Hello after a long time :)
I am TokenBender.
Some of you may remember my previous model - codeCherryPop
It was very kindly received so I am hoping I won’t be killed this time as well.
Releasing EvolvedSeeker-1.3B v0.0.1
A 1.3B model with 68.29% on HumanEval.
The base model is quite cracked, I just did with it what I usually try to do with every coding model.
Here is the model - https://huggingface.co/TokenBender/evolvedSeeker_1_3
I will post this in TheBloke’s server for GGUF but I find that Deepseek coder’s GGUF sucks for some reason so let’s see.
EvolvedSeeker v0.0.1 (First phase)
This model is a fine-tuned version of deepseek-ai/deepseek-coder-1.3b-base on 50k instructions for 3 epochs.
I have mostly curated instructions from evolInstruct datasets and some portions of glaive coder.
Around 3k answers were modified via self-instruct.
Recommended format is ChatML, Alpaca will work but take care of EOT token
This is a very early version of 1.3B sized model in my major project PIC (Partner-in-Crime)
Going to teach this model json/md adherence next.
I will just focus on simple things that I can do for now but anything you guys will say will be taken into consideration for fixes.
Interesting, is Partner in Crime (PIC) like an open source co-pilot type project? I haven’t heard of it before (did you coin this phrase yourself, or is it well known)?
I ask because the tasks you describe (json/md/function calling/empathy) and then the name itself, all basically make it sound like the “open source” models equivalent of a co-pilot model.
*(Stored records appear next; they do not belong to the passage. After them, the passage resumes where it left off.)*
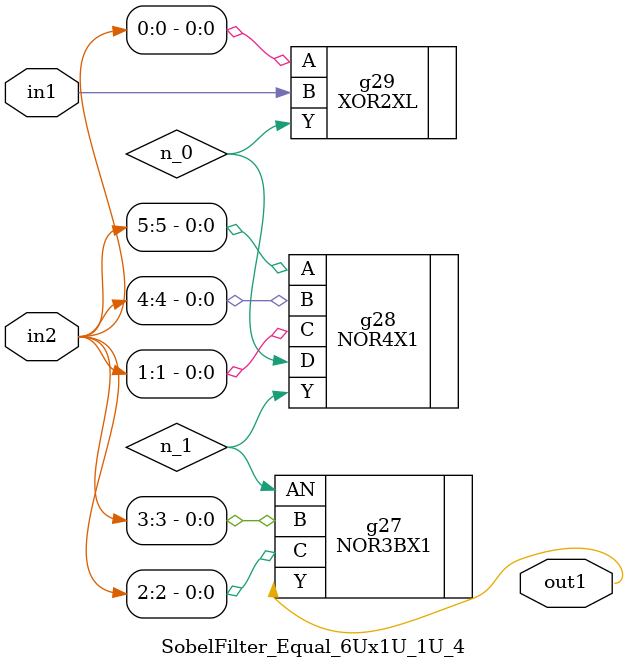
<source format=v>
`timescale 1ps / 1ps


module SobelFilter_Equal_6Ux1U_1U_4(in2, in1, out1);
  input [5:0] in2;
  input in1;
  output out1;
  wire [5:0] in2;
  wire in1;
  wire out1;
  wire n_0, n_1;
  NOR3BX1 g27(.AN (n_1), .B (in2[3]), .C (in2[2]), .Y (out1));
  NOR4X1 g28(.A (in2[5]), .B (in2[4]), .C (in2[1]), .D (n_0), .Y (n_1));
  XOR2XL g29(.A (in2[0]), .B (in1), .Y (n_0));
endmodule


</source>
Do you plan to fine tune the 7b as well?
Ok, it finally downloaded and I’ve spent a few minutes with it. It keeps getting into endless pathways of jaron (e.g., “fair play make world communal environment tolerant embraces diversity embrace equity promote unity instill resilience proactive leadership” and it just goes on like that–no punctuation, no connecting words–until it reaches the token limit.) What loader and settings work best with this model?
Try the chat inference code mentioned in the model card if you’re running it on GPU. The size is good enough to test on free colab as well.
That definitely works better. I wouldn’t trust it too far though. It just told me I can remove the first part of a file with one seek() and one truncate() call…
Thank you. Really interesting. I have a question for you. Do you happen know of there are any trained from scratch coding model projects? The reason I ask is I have a very specific idea about how to best teach an LLM to program, but it requires changing some details at the very base encoding level and a change in presentation of the training data. I’ve been programming for over 30 years now and I strongly suspect there is this fairly simple trick to improving coding models, so I’d like to look at something open source that starts from the very beginning. Then I can investigate how hard it would be to implement what I’m thinking. The design I have should result in very small but capable models.